A reckoning would have come, with or without “the ‘45”, as it did for the Aboriginal peoples of the Americas, Africa, Australia & New Zealand, to name but a few of the more obvious examples.

Therefore, Scotland’s tragedy was the defeat of Charles Edward and not the fact it happened at all.

As that other legendary Stuart adherent, the Marquis of Montrose said; “He either fears his fate too much, Or his deserts are small, That puts it not unto the touch, To win or lose it all.”

Henry Malcolm
Dundee

I AM writing in response to the letter from Edward Graham-Barrie of Tai Chi Scotland.

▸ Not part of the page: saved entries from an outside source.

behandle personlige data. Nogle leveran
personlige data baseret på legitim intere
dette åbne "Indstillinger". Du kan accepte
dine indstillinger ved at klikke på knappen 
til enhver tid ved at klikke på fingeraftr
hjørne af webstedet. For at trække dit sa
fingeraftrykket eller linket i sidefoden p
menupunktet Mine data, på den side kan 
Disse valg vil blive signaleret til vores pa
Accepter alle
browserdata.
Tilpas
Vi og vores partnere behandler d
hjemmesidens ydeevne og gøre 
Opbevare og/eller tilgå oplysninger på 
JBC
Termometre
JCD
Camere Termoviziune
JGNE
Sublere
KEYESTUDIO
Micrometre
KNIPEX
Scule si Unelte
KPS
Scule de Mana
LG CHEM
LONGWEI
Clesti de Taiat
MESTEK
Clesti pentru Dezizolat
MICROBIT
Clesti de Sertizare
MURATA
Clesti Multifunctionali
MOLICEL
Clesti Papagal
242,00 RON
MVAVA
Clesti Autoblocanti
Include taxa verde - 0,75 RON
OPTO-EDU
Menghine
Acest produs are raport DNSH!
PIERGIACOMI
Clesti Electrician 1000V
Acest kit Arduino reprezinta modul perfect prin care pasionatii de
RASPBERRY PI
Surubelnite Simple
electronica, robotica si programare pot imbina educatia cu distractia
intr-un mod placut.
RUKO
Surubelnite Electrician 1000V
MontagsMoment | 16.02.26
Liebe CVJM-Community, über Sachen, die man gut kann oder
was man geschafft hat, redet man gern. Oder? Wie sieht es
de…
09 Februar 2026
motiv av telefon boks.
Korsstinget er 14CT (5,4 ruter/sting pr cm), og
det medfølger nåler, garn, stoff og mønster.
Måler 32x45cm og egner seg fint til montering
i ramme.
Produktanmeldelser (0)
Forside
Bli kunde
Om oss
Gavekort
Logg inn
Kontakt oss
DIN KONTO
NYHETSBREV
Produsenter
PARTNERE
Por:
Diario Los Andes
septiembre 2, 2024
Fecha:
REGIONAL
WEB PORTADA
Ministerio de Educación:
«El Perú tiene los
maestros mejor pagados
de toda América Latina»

I have always said that the foundation of the National Health Service was based on people’s existing ailments. You went to the doctor if you had an ache or a pain, and you expected a pill or a potion. If the doctor didnt give you at least a tonic, you felt cheated. No thought given to informing patients how to improve their own health, or indeed take responsibility for their own health, possibly finding out the importance of nutrition.

I take responsibility for my own health. I give myself a reiki treatment, then I follow this with the Wim Hof Regime of 15 minutes deep breathing followed by 3 minutes in a cold shower. This resets the immune system, resets the endocrine system, changes the metabolism and makes the body more alkaline and changes the biochemistry of the body. I also practice Buddhist chanting and Yoga. All of these actions play a part in keeping me healthy, and more importantly free of Covid.

We need to give people the power to heal themselves.